Observer
- Type: Daily newspaper
- Format: Broadsheet
- Owner: Ogden Newspapers Inc.
- Publisher: John D'Agostino
- Editor: Gregory Bacon
- Founded: 1882
- Language: English
- Headquarters: 10 E. Second Street Dunkirk, NY 14048 United States
- Circulation: 7,383 Daily (as of 2017)
- Website: observertoday.com

= Observer (Dunkirk) =

The Observer is a newspaper for the residents of northern Chautauqua County, New York and northwestern Cattaraugus County, New York, with offices located in Dunkirk. It was formerly known as the Evening Observer, and before then, the Dunkirk Evening Observer. Originally delivered in the afternoon six days a week (Monday through Saturday), the Observer later changed to morning delivery seven days a week, before changing back to delivery six days a week with a combined Saturday/Sunday weekend edition on August 31, 2019.

== History ==
The Observer was first published December 4, 1882 by founder Dr. Julien T. Williams. John D'Agostino, former news and managing editor, is the current publisher.

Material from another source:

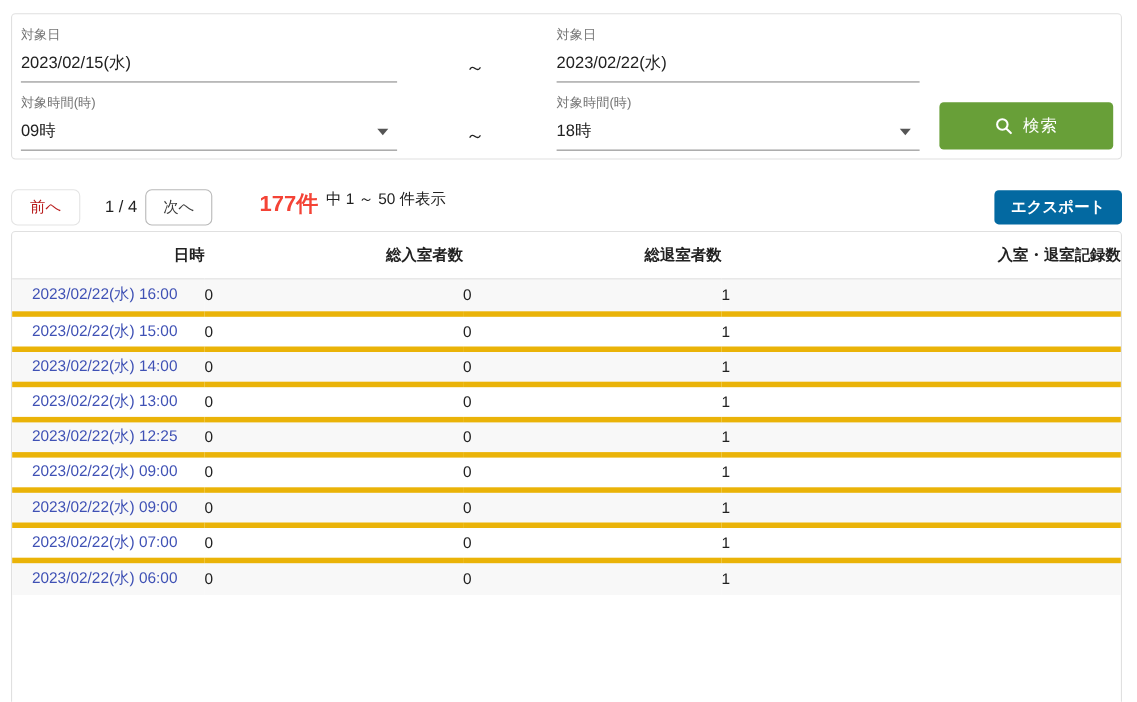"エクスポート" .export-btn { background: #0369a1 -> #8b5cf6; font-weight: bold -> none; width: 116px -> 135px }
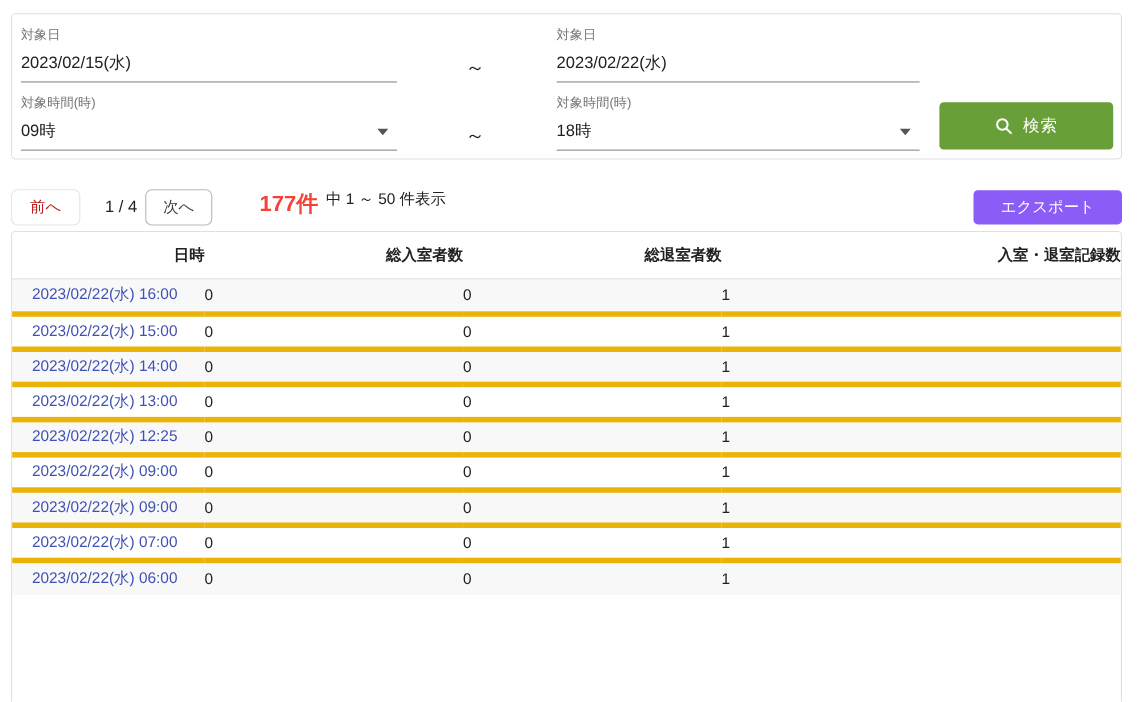"日時" thead th { font-weight: 700 -> 400; text-align: right -> center }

The newspaper describes itself as a hometown paper, but it is owned by Ogden Newspapers Inc. of Wheeling, West Virginia; the paper is operated in a cluster along with The Post-Journal of Jamestown, New York and the Times-Observer of Warren, Pennsylvania.

From March 13, 2014, to October 31, 2016, the entirety of the newspaper's website was placed behind a paywall. The site had been behind a paywall for most of the early 2000s but that paywall was also eventually removed.